CVE-2018-21189

Vulnerability

A stack-based buffer overflow vulnerability exists in the firmware of several NETGEAR routers and gateways. The flaw is triggered by an authenticated user and affects the following models and firmware versions: D6100 before 1.0.0.57, R6100 before 1.0.1.20, R7800 before 1.0.2.40, R9000 before 1.0.2.52, WNDR3700v4 before 1.0.2.92, WNDR4300 before 1.0.2.94, WNDR4300v2 before 1.0.0.50, WNDR4500v3 before 1.0.0.50, and WNR2000v5 before 1.0.0.62 [1].

Exploitation

An attacker must first obtain valid credentials for the device's administrative interface. Once authenticated, the attacker can send a specially crafted request to the vulnerable component, causing a stack-based buffer overflow. The advisory does not detail the exact input vector, but the vulnerability is reachable through the web-based management interface [1].

Impact

Successful exploitation allows the attacker to execute arbitrary code on the device with elevated privileges. This can lead to full compromise of the router or gateway, including disclosure of sensitive information, modification of device configuration, and denial of service. The CVSS v3 score is 6.8 (Medium) with a vector of AV:A/AC:L/PR:H/UI:N/S:U/C:H/I:H/A:H [1].

Mitigation

NETGEAR has released fixed firmware versions for all affected models.

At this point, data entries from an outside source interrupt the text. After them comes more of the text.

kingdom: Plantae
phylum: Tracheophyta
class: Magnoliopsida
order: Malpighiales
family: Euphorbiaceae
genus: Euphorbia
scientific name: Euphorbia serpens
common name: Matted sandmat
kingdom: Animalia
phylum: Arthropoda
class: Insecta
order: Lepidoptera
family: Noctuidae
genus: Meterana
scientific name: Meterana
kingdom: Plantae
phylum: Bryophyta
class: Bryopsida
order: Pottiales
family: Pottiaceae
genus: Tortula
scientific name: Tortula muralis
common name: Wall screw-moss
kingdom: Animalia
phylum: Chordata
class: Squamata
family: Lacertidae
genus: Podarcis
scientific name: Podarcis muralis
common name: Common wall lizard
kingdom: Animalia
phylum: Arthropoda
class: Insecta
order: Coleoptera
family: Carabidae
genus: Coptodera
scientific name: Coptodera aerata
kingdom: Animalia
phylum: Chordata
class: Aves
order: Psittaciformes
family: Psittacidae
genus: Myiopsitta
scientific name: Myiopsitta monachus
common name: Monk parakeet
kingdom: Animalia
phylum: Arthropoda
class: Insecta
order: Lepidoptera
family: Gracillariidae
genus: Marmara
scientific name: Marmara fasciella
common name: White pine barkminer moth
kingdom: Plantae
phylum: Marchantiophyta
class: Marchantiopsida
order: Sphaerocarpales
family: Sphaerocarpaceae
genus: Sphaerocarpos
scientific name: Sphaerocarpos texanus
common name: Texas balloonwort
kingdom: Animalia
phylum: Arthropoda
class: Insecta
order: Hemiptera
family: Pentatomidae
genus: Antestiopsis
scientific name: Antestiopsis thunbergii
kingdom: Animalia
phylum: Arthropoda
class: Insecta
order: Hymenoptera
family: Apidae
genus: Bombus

Users should update to the latest firmware as soon as possible: D6100 to 1.0.0.57, R6100 to 1.0.1.20, R7800 to 1.0.2.40, R9000 to 1.0.2.52, WNDR3700v4 to 1.0.2.92, WNDR4300 to 1.0.2.94, WNDR4300v2 to 1.0.0.50, WNDR4500v3 to 1.0.0.50, and WNR2000v5 to 1.0.0.62. No workarounds are provided; updating firmware is the only recommended mitigation [1].